How can I capitalise on New Prescriptive Scores?
For executives who truly want to improve customer experience and drive demonstrable results more cost-effectively, there are new technologies and offerings out there to pilot and adopt. One such example is PrediCX from Warwick Analytics which is based on technology spun out of The University of Warwick. Its proprietary algorithms are able to take heterogeneous and unstructured data, such as voice of customer data, without cleansing and then automatically generate and continuously update the KPIs which drive real results.
This provides either an aggregated view (ie, identifying the overall topics, issues and actions) which drive performance, or a customer/customer segment point of view, ie, providing customer service agents, communication engines and websites with an automated personalised view and next best action recommendations. From the customers’ point of view, they are being dealt with in a way which enhances their individual CX in the most personally relevant way. This in turn can reduce process friction and cost to serve, enabling CX to be improved while also reducing customer service costs.
Adopting the latest technology enables CX professionals to progress from the simplistic use of NPS and failing paradigms to the ability to focus on those issues and KPIs which truly generate real lifetime value. David Hicks, founder of CX specialists TribeCX, says: “Customers’ expectations are growing. Never has it been easier to research alternatives and choose the experiences they want to have based on the recommendations and reviews of other customers.”

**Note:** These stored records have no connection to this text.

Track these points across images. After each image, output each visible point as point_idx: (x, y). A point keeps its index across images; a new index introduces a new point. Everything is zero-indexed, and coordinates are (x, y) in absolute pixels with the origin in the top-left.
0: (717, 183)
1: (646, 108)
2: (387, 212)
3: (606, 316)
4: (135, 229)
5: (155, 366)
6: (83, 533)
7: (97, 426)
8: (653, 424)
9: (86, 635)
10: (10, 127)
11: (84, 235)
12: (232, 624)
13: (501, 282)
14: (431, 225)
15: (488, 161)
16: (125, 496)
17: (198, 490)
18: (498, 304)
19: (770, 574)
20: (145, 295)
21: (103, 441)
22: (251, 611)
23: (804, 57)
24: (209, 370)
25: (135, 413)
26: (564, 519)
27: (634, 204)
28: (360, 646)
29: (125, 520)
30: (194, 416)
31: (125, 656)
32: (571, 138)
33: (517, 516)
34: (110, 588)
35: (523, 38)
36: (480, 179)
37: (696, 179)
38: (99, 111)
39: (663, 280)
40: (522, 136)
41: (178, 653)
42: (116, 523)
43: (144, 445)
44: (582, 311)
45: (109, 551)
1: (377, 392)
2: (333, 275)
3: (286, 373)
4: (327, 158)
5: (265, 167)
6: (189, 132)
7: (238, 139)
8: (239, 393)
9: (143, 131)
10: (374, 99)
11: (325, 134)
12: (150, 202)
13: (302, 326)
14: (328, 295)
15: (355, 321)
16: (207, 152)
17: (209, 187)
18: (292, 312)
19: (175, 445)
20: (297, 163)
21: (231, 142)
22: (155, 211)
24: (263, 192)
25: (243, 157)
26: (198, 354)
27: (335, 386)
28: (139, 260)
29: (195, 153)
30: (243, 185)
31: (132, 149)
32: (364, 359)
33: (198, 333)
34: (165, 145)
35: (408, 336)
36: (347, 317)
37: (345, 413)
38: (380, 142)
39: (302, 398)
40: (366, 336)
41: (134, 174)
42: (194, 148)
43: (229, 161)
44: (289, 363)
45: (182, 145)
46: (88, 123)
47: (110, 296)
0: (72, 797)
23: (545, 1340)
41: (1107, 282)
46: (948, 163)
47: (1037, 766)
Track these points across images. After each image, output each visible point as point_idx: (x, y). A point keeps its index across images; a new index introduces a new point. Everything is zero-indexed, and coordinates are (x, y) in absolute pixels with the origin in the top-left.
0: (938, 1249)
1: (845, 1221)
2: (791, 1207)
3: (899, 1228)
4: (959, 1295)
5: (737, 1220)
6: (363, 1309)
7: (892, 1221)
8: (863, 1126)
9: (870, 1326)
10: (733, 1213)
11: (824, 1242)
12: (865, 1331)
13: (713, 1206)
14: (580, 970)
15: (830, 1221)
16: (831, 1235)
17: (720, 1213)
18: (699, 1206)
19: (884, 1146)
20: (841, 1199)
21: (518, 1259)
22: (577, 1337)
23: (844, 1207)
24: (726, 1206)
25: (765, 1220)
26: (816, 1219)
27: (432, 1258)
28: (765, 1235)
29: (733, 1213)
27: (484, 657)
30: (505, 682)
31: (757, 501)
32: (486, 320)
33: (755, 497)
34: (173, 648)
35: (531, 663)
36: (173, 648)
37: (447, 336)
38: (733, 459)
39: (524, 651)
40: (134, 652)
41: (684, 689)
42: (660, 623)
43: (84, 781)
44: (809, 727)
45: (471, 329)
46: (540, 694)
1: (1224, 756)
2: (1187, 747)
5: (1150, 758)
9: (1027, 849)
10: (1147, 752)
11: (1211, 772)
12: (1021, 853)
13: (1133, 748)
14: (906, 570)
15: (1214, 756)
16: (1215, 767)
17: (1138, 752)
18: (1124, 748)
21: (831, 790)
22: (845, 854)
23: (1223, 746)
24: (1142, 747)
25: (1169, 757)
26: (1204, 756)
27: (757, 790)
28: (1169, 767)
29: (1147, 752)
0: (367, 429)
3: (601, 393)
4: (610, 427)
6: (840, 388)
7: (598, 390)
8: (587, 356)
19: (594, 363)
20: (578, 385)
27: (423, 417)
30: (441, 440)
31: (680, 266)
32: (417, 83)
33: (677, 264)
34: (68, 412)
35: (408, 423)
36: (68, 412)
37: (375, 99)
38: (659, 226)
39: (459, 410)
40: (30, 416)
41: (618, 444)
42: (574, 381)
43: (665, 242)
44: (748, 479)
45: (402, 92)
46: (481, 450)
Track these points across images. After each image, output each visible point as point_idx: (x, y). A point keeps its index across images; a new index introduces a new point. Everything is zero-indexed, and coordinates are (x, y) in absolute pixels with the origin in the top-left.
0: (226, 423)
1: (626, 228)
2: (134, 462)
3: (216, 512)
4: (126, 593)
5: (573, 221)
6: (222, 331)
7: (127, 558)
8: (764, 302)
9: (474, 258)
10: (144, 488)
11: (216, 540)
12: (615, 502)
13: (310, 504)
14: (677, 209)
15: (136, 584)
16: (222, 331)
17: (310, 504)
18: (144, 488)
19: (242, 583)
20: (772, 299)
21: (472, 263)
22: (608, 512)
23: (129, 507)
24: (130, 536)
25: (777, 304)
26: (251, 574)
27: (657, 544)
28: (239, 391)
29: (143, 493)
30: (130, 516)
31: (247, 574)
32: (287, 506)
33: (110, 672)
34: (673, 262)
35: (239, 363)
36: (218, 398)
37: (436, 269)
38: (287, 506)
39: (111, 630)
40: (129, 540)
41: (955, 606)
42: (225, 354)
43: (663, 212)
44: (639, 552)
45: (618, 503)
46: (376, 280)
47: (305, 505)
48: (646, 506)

“This means barriers to switching to another brand are declining. Organisations can now use digital channels to ‘listen’ to customers and then drive changes to customer experience in a highly-relevant and targeted way with the help of automated predictive analytics. To be able to automate up to 80% of the analytical process means organisations can be even more proactive in enhancing customer experience - modifying or designing new products/services, while at the same time reducing both operational and ‘cost to serve’ overhead,” he said.
Nigel Howlett, chairman of Warwick Analytics added: “In its day, NPS represented a breakthrough in creating a strategic focus on the critical importance of customer satisfaction and advocacy as a driver of business performance, coupled with a simple methodology for measuring this. This used structured questionnaires, soliciting response from customers through the lens of the organisation, ie, the issues the organisation sought to pursue/explore and at the time of their choosing.”
He noted: “Today, in a digital world, we live in a dramatically more customer-empowered world, enabling them easily to voice their concerns, ideas and points of view (with friends, organisations or even the world at large) in the way they want to express them and at the time of their choosing. The ability of organisations to make sense of this plethora of unstructured voice of customer data and then understand how this directly impacts business performance, using prescriptive analytics, will undoubtedly be one of the key hallmarks of successful, customer-centric organisations over the coming years.”